I was reading on another post about how certain denominations do a better job teaching their congregations to sing/emphasizing the importance of singing 'tonally' to God. 

Does anyone attend a church such as this and have suggestions on how to teach a congregation to sing parts? Is it practicable to have a class or is it more effective to encourage the learning of parts from the pulpit or via peer pressure (I'm not saying preach it, just encourage it).

Any ideas? Just to be able to read music and follow along with a new song would enable us to sing so many more wonderful psalms/hymns, rather than just the hymns everyone knows.

Vr'


----------



## Theognome (Oct 18, 2008)

In our church, music literacy is part of the Sunday school curriculum. Plus, outside of church we often do hymn sings in various homes, and folks who want to learn parts can get coaching from others more musically literate.

Theognome


----------



## VirginiaHuguenot (Oct 18, 2008)

Psalm sings are a good way to learn by practicing as a group outside of regular Lord's Day worship. As a matter of fact, I am going to a psalm sing later today.

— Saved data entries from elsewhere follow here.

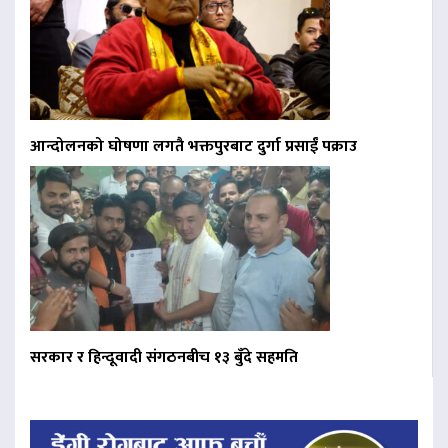
आन्दोलनको घोषणा लगतै भक्तपुरबाट दुर्गा प्रसाईं पक्राउ
सरकार र हिन्दूवादी संगठनबीच १३ बुँदे सहमति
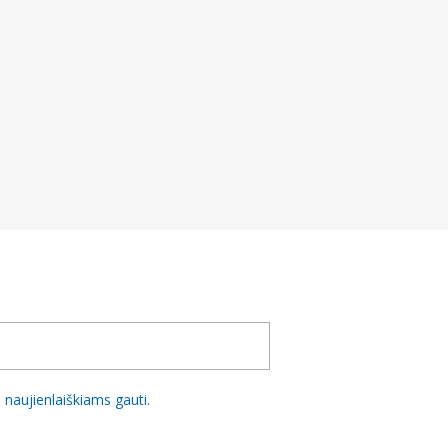
naujienlaiškiams gauti.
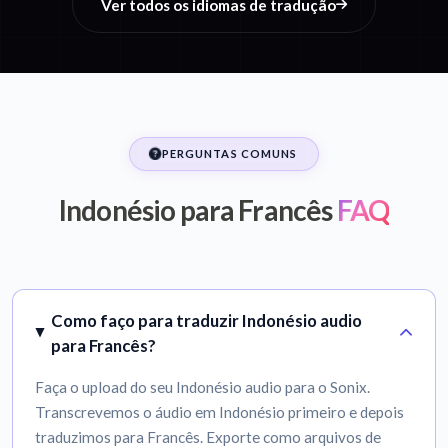
Ver todos os idiomas de tradução
PERGUNTAS COMUNS
Indonésio para Francês
FAQ
Como faço para traduzir Indonésio audio
para Francês?
Faça o upload do seu Indonésio audio para o Sonix.
Transcrevemos o áudio em Indonésio primeiro e depois
traduzimos para Francês. Exporte como arquivos de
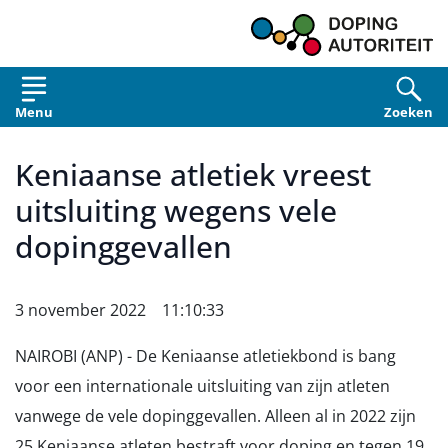
Overslaan en naar de inhoud gaan
Menu
Zoeken
Keniaanse atletiek vreest
uitsluiting wegens vele
dopinggevallen
3 november 2022 11:10:33
NAIROBI (ANP) - De Keniaanse atletiekbond is bang
voor een internationale uitsluiting van zijn atleten
vanwege de vele dopinggevallen. Alleen al in 2022 zijn
25 Keniaanse atleten bestraft voor doping en tegen 19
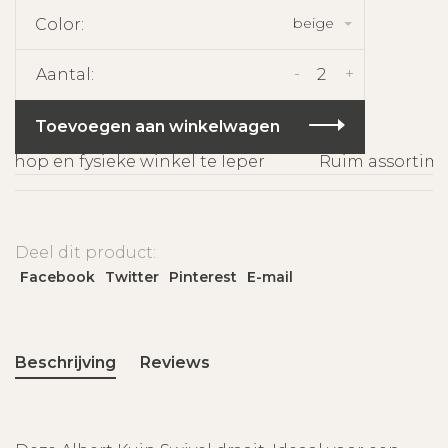
beige
Color:
-
+
Aantal:
Toevoegen aan winkelwagen
op en fysieke winkel te Ieper
Ruim assortimen
Deel dit product:
Facebook
Twitter
Pinterest
E-mail
Beschrijving
Reviews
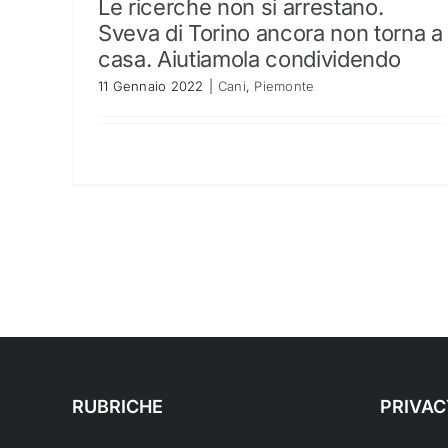
Le ricerche non si arrestano.
Sveva di Torino ancora non torna a
casa. Aiutiamola condividendo
11 Gennaio 2022
|
Cani
,
Piemonte
RUBRICHE
PRIVAC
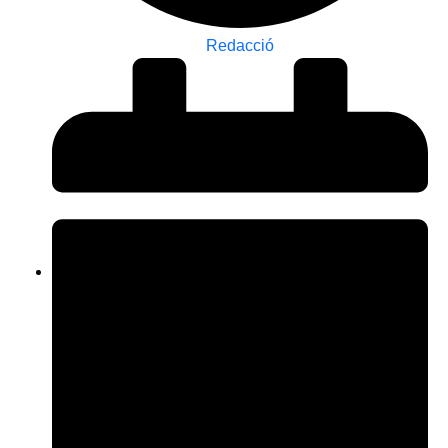
Redacció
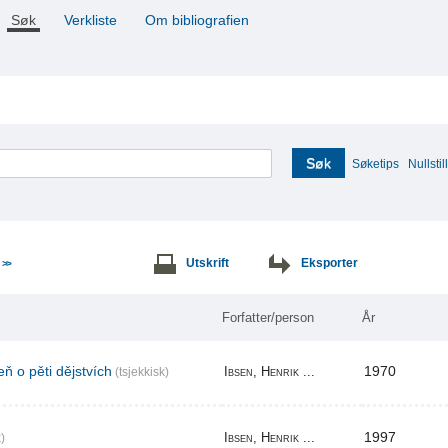
Søk
Verkliste
Om bibliografien
Søk
Søketips
Nullstill
e
Utskrift
Eksporter
>>
Forfatter/person
År
ň o pěti dějstvích
1970
Ibsen, Henrik ...
(tsjekkisk)
1997
Ibsen, Henrik ...
)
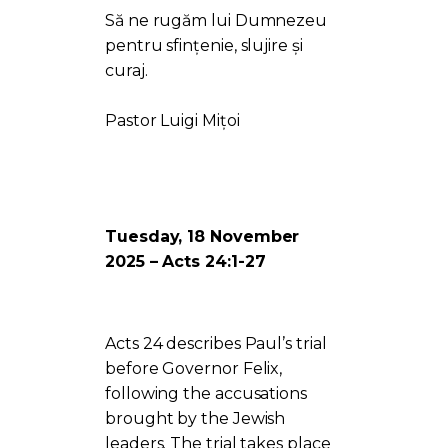
Să ne rugăm lui Dumnezeu
pentru sfințenie, slujire și
curaj.
Pastor Luigi Mițoi
Tuesday, 18 November
2025 – Acts 24:1-27
Acts 24 describes Paul’s trial
before Governor Felix,
following the accusations
brought by the Jewish
leaders. The trial takes place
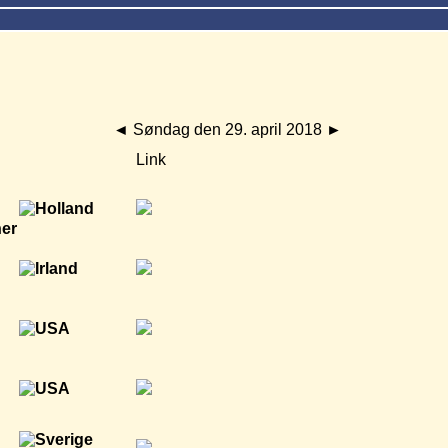
◄
Søndag den 29. april 2018
►
Link
ner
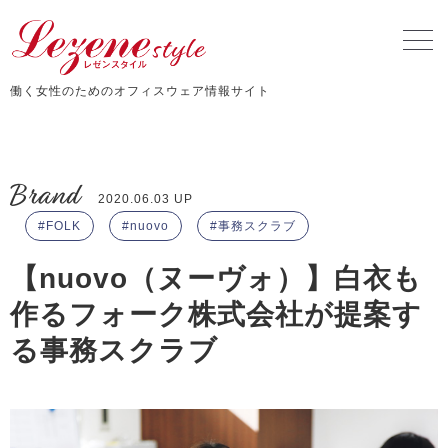
働く女性のためのオフィスウェア情報サイト
Brand
2020.06.03 UP
FOLK
nuovo
事務スクラブ
【nuovo（ヌーヴォ）】白衣も
作るフォーク株式会社が提案す
る事務スクラブ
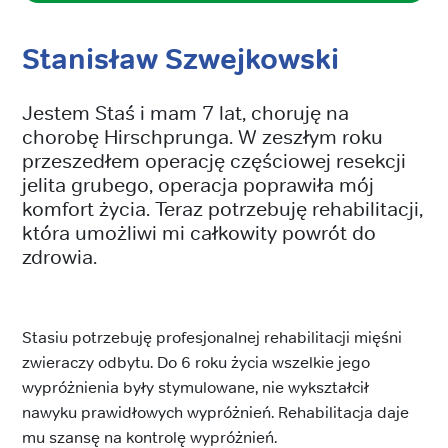
Stanisław Szwejkowski
Jestem Staś i mam 7 lat, choruję na
chorobę Hirschprunga. W zeszłym roku
przeszedłem operację częściowej resekcji
jelita grubego, operacja poprawiła mój
komfort życia. Teraz potrzebuję rehabilitacji,
która umożliwi mi całkowity powrót do
zdrowia.
Stasiu potrzebuję profesjonalnej rehabilitacji mięśni
zwieraczy odbytu. Do 6 roku życia wszelkie jego
wypróżnienia były stymulowane, nie wykształcił
nawyku prawidłowych wypróżnień. Rehabilitacja daje
mu szansę na kontrolę wypróżnień.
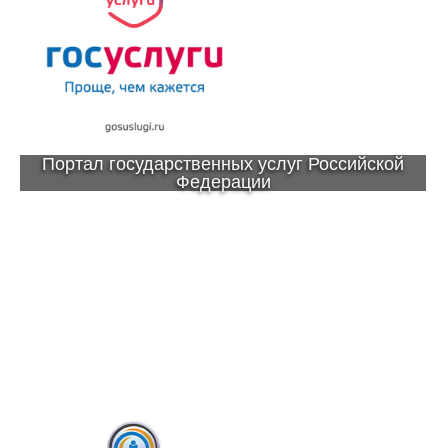
Портал государственных услуг Российской
Федерации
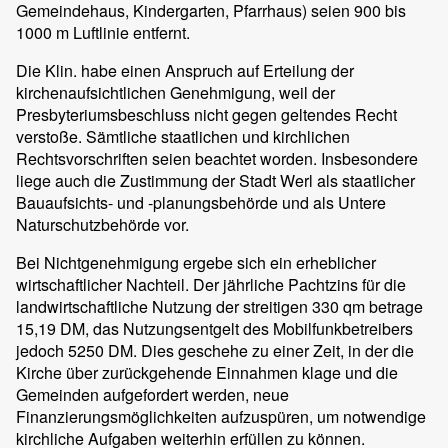
Gemeindehaus, Kindergarten, Pfarrhaus) seien 900 bis
1000 m Luftlinie entfernt.
Die Klin. habe einen Anspruch auf Erteilung der
kirchenaufsichtlichen Genehmigung, weil der
Presbyteriumsbeschluss nicht gegen geltendes Recht
verstoße. Sämtliche staatlichen und kirchlichen
Rechtsvorschriften seien beachtet worden. Insbesondere
liege auch die Zustimmung der Stadt Werl als staatlicher
Bauaufsichts- und -planungsbehörde und als Untere
Naturschutzbehörde vor.
Bei Nichtgenehmigung ergebe sich ein erheblicher
wirtschaftlicher Nachteil. Der jährliche Pachtzins für die
landwirtschaftliche Nutzung der streitigen 330 qm betrage
15,19 DM, das Nutzungsentgelt des Mobilfunkbetreibers
jedoch 5250 DM. Dies geschehe zu einer Zeit, in der die
Kirche über zurückgehende Einnahmen klage und die
Gemeinden aufgefordert werden, neue
Finanzierungsmöglichkeiten aufzuspüren, um notwendige
kirchliche Aufgaben weiterhin erfüllen zu können.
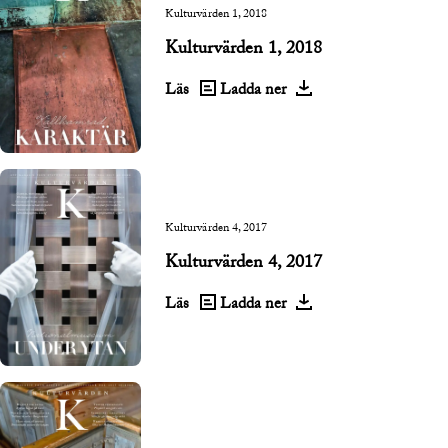
Kulturvärden 1, 2018
Kulturvärden 1, 2018
Läs
Ladda ner
Kulturvärden 4, 2017
Kulturvärden 4, 2017
Läs
Ladda ner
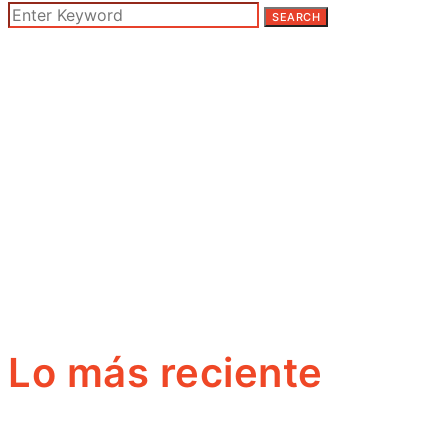
SEARCH
Lo más reciente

Crown & Covenant offers various instructional resources for singing psalms, including singing of parts, such as this DVD:

Improving Our Praise (DVD seminar) On Sale!


----------



## Craig (Oct 18, 2008)

Our song leaders will introduce new songs at evening service and also during offertory.


----------



## JBaldwin (Oct 18, 2008)

It helps to encourage folks from the pulpit to sing parts. Teaching the parts to a group of folks and letting them spread out in the congregation also helps.


----------



## Calvinist Cowboy (Oct 18, 2008)

One of the problems with trying to teach the congregation to sing parts is that that, outside of Sunday morning worship, the entire congregation is almost never gathered all in one place at the same time. Unfortunately, any training which occurs outside of worship will not be picked up by everyone. I do agree, though, that teaching a congregation to sing parts is one way that we can better glorify God with our singing. Just look at Handel's Messiah. Listening to the Hallelujah chorus gives me chills when sung well (it also gives me chills of a different kind when not sung well). Why can't congregations sing with all their heart to the Lord?!


----------